» Text shown:
***

The Forum for Discussion about The Third Manifesto and Related Matters

Please or Register to create posts and topics.

Codd 1970 'domain' does not mean Date 2016 'type' [was: burble about Date's IM]

Page 1 of 22Next

I dipped into Date's TIRT [2016] a little. Almost immediately [Chapter 1, second paragraph], I bumped into something he attributes to Codd which I think is a mis-representation. Date appears to be merely regurgitating his previous (mis-)readings of Codd.

the relational model implicitly requires a further theoretical footing of its own: namely, a supporting, or underlying, theory of types (or domains, as Codd called them in his early papers).

Is what Codd called domain something we'd today call type? I think not. I say that from the very wording of Codd's "early papers".

I'm specifically looking at Codd 1970, although much of the material wrt domain is word-for-word the same as Codd 1969. (As we've discussed before) Codd in 1970 would not have used type: programming language type theory of that vintage was preoccupied with physical representation, not abstract/mathematical properties; Codd as a mathematician would have thought of relations over domains. I think it's also significant that in his later writings and discussions, Codd refused to identify type with domain -- as reported by D&D.

***

Source records

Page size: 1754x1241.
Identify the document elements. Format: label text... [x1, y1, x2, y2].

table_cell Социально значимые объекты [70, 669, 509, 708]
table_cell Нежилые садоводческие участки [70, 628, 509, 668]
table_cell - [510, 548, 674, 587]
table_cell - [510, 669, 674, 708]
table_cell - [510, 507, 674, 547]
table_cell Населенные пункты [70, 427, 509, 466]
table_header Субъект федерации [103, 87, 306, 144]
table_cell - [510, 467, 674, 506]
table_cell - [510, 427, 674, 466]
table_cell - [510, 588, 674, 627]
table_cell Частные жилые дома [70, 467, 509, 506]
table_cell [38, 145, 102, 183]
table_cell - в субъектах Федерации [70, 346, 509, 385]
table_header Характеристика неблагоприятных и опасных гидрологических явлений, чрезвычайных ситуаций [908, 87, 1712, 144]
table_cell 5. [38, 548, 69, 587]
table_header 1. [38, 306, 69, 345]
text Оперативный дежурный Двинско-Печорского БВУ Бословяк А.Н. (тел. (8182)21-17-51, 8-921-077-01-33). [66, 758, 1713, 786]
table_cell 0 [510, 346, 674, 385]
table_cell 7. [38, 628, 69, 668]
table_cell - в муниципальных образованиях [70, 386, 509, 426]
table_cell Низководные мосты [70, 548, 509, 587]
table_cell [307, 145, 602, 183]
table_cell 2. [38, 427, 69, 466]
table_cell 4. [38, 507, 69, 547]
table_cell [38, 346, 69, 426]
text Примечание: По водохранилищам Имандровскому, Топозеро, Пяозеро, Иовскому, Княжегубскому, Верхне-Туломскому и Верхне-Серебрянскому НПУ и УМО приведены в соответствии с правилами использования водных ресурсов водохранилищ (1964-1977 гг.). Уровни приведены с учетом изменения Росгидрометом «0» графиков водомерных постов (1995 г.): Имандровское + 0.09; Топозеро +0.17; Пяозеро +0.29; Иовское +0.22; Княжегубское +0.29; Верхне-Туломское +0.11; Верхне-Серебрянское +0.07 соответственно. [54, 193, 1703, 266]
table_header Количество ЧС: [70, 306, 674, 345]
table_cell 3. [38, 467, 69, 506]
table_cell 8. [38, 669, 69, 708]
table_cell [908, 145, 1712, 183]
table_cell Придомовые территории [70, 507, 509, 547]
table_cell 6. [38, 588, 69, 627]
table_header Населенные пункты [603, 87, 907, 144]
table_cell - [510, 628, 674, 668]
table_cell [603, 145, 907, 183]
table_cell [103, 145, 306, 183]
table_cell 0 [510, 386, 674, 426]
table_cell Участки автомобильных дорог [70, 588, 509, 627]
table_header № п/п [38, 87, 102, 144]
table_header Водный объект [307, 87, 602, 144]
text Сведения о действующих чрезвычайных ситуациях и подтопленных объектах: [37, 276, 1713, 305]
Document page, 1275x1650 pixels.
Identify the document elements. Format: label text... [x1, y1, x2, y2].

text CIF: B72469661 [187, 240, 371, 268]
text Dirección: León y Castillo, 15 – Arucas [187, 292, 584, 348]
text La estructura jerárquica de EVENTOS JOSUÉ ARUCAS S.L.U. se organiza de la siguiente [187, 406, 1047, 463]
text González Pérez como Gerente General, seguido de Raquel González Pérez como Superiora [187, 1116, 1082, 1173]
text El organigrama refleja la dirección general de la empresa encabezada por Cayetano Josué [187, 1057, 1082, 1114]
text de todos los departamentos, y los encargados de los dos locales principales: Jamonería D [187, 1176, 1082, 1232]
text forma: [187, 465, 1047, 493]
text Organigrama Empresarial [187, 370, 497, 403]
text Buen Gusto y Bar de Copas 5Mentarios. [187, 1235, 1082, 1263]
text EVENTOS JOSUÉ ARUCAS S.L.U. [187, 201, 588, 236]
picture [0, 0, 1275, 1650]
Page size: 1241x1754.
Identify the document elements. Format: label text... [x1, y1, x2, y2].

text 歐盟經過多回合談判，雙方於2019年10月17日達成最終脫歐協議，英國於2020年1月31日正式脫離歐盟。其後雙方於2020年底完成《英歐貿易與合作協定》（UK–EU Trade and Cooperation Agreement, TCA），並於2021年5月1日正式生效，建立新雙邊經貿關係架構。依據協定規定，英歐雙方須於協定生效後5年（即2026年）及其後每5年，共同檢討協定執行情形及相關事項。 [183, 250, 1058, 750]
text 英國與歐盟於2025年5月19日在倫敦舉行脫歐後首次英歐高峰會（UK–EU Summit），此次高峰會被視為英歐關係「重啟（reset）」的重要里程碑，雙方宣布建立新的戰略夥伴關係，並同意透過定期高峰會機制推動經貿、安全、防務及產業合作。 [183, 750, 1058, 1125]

***

» Instructions:
1. Update the forum post on Codd's domains and Date's types: give the stretch from "Codd 1970 'domain'" through "his early papers)." again, replacing "regurgitating" with "repeating".
2. Answer these questions from the forum post on Codd's domains and Date's types:
(a) Which year's edition of Date's TIRT does the post dip into?
(b) Which earlier Codd paper has domain material that is largely word-for-word the same as Codd 1970?
(c) According to the post, what was programming language type theory of that vintage preoccupied with?
3. Proceed with the forum post on Codd's domains and Date's types, picking up after its last sentence.

» Set of answers:
1.
Codd 1970 'domain' does not mean Date 2016 'type' [was: burble about Date's IM]

Page 1 of 22Next

I dipped into Date's TIRT [2016] a little. Almost immediately [Chapter 1, second paragraph], I bumped into something he attributes to Codd which I think is a mis-representation. Date appears to be merely repeating his previous (mis-)readings of Codd.

the relational model implicitly requires a further theoretical footing of its own: namely, a supporting, or underlying, theory of types (or domains, as Codd called them in his early papers).

2.
(a) 2016
(b) Codd 1969
(c) Physical representation, not abstract/mathematical properties

3.
Codd 1970 has some extra material over 1969 wrt domain, which suggests to me his thinking was evolving/not yet fixed. Let's start with what is common between the two papers:

One relation called part is defined on the following domains:
(1) part number
(2) part name
(3) part color
(4) part weight
(5) quantity on hand
(6) quantity on order
and possibly other domains as well. Each of these domains is, in effect, a pool of values, ...

What do the "values" in this "pool" look like? There's an example relation value Fig 1. in both papers [page numbered 379 in the 1970 paper, WordPress is murdering the formatting]:

supply (supplier part project quantity)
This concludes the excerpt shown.